April 1, 2016 admin

Withdrawing from the Human Rights Act – a Jewish Question?

This Shabbat we ask God’s blessing for the coming month of Nissan, the month in which we celebrate Pesach, ‘the season of our freedom’.

Freedom has never been the sole and ultimate goal in Judaism. In the many struggles for liberty which the Jewish People has had to face throughout our challenging history, sometimes alone and sometimes alongside others, the answer to the question ‘freedom for what?’ is always pre-supposed: freedom to serve God, freedom to do good, freedom to live and enable others to live according to the demands of justice, dignity and compassionate concern.

The European Convention on Human Rights was created in the wake of the Holocaust and the Second World War. The indescribably terrible experiences of the Jewish People, and of many others, formed the moral background to its formulation. Paradoxically, 15 September 1935 may have proved retrospectively to have been a key date in the Convention’s pre-history, the Nuremberg Rally at which the Nazis proclaimed that only those of German blood and origin could be citizens of the Reich. In this manner the protection of the law was removed from hundreds of thousands of people, mostly Jews, who henceforth found themselves the defenceless victims of the tyranny of the state.

But the relationship between freedom and the Jewish experience goes back far further. It is in the wake of our slavery in Egypt that the essential laws of justice are enshrined in the Torah, frequently with specific reference to that bitter experience: ‘Don’t pervert the justice due to the orphan or the stranger; don’t take a widow’s clothing as pledge. Remember – you were a slave in Egypt…’ (Deuteronomy 24:17-18)

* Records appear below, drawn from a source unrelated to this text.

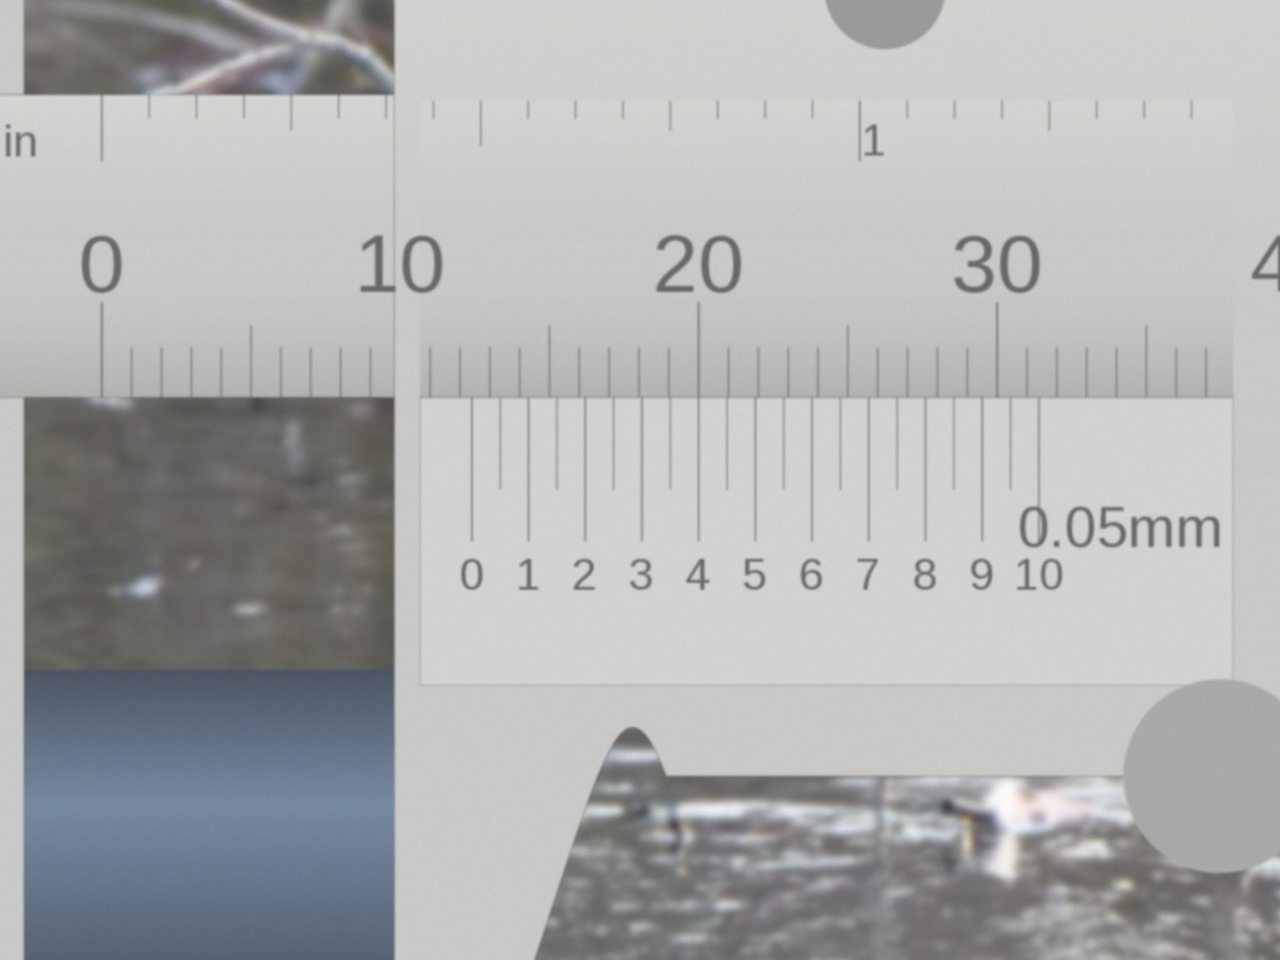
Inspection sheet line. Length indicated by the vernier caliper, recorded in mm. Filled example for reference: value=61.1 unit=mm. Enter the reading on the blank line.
value=12.4 unit=mm
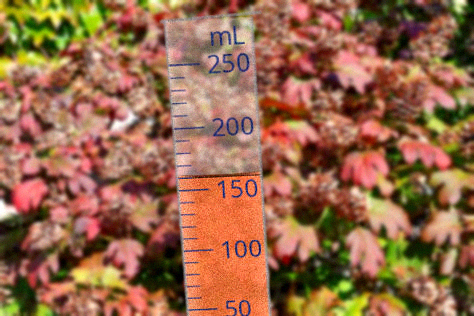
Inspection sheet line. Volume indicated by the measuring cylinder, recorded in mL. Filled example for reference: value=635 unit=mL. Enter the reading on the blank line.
value=160 unit=mL
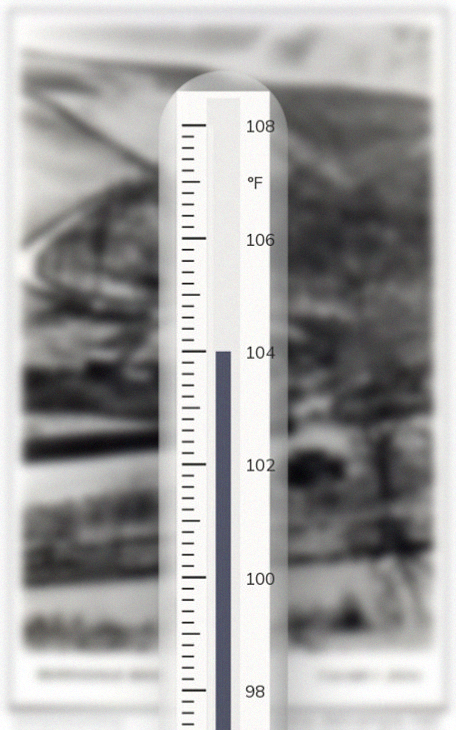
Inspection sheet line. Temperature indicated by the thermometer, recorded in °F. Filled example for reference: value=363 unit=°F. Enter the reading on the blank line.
value=104 unit=°F
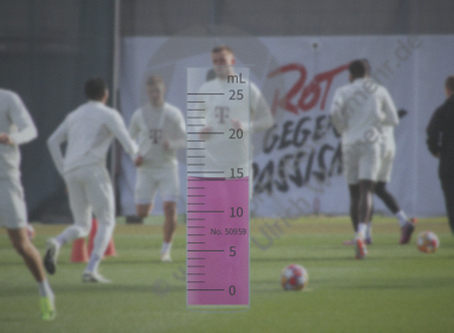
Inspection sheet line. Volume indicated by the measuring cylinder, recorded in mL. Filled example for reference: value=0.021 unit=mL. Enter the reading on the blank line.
value=14 unit=mL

It is argued that Judaism, like other religions, speaks of obligations rather than rights. It is true that it has little in common with those who petulantly pursue their ‘rights’ without showing any evident concern for their concomitant responsibilities.

But other people’s rights can also be formulated as our duties towards them and as the core moral concerns of our society.

Samson Raphael Hirsch (Germany, 1808-1888) understood ‘love your neighbour’ to mean the responsibility to seek for our fellow citizens those very same rights and opportunities which we ourselves seek to enjoy in a free society. Commenting on the Torah’s injunction to ‘love the stranger’ he warned against making the rights of another person, whoever they might be, contingent on anything other than the fact that they too are created ‘in the image of God’. His words ring today with a prophetic tone.

It should therefore be with grave unease that we as Jews should contemplate the possibility that this country might repeal the Human Rights Act. Details and procedures are always subject to debate and potential improvement. But the Act protects the rights to life, liberty, freedom from slavery and torture, freedom of religion and conscience, and freedom of speech, among others. Should Britain withdraw from the European Convention of Human rights, the signal this will give to far less democratic regimes, such as Putin’s Russia, can well be imagined.

Rather, we should struggle for the enhancement of human dignity, and responsibility, towards each other, all life, and God in all the lands in which we live, including both Israel itself and Britain. After all, the great narrative of our origin as a people concerns how, as a result of having been slaves ourselves, we become imbued with a unique responsibility and passion for the pursuit of justice and liberty, subject only to the service of God and God’s creation.